For a linear indicator function $ g(x)={\rm sign}(x^\top w+b)$:
$\displaystyle \phi \left( \frac hn,\frac{\ln (\eta )}n\right) = \sqrt{\frac{h\left( \ln \frac{2n}h\right) -\ln \frac \eta 4}n},$     (10.8)

where $ h$ is the VC dimension.

The VC dimension of the function set $ {\mathcal F}$ in a $ d$-dimensional space is $ h$ if some function $ f\in {\mathcal F}$ can shatter $ h$ objects $ \left\{ {
x}_i \in {\mathbb{R}}^d, i=1,...,h\right\}$, in all $ 2^h$ possible configurations and no set $ \left\{ { x}_j \in {\mathbb{R}}^d,
j=1,...,q\right\}$, exists where $ q>h$ that satisfies this property. For example, three points on a plane ($ d=2$) can be shattered by linear indicator functions in $ 2^h=2^3=8$ ways, whereas 4 points cannot be shattered in $ 2^q=2^4=16$ ways.
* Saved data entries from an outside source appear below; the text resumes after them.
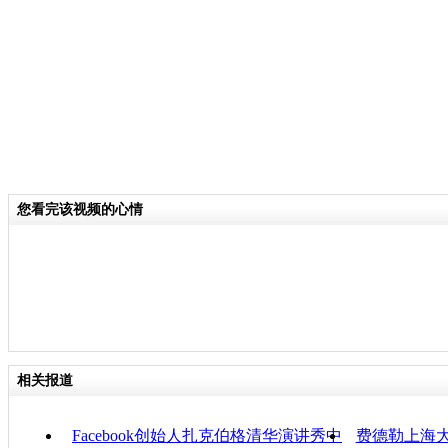
关键词：
分类名称：
CNSTV
责任
您看完该视频的心情
相关报道
Facebook创始人扎克伯格清华演讲秀中
费德勒上海大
Thus, the VC dimension of the set of linear indicator functions in a two-dimensional space is three, see Figure 10.2.

Figure 10.2: Eight possible ways of shattering 3 points on the plane with a linear indicator function.
\includegraphics[width=1.21\defpicwidth]{_ex1.ps}

The expression for the VC bound (10.7) is a regularized functional where the VC dimension $ h$ is a parameter controlling complexity of the classifier function. The term $ \phi \left( \frac hn,\frac{\ln (\eta )}n\right)$ introduces a penalty for the excessive complexity of a classifier function. There is a trade-off between the number of classification errors on the training set and the complexity of the classifier function. If the complexity were not controlled, it would be possible to find such a classifier function that would make no classification errors on the training set notwithstanding how low its generalization ability would be.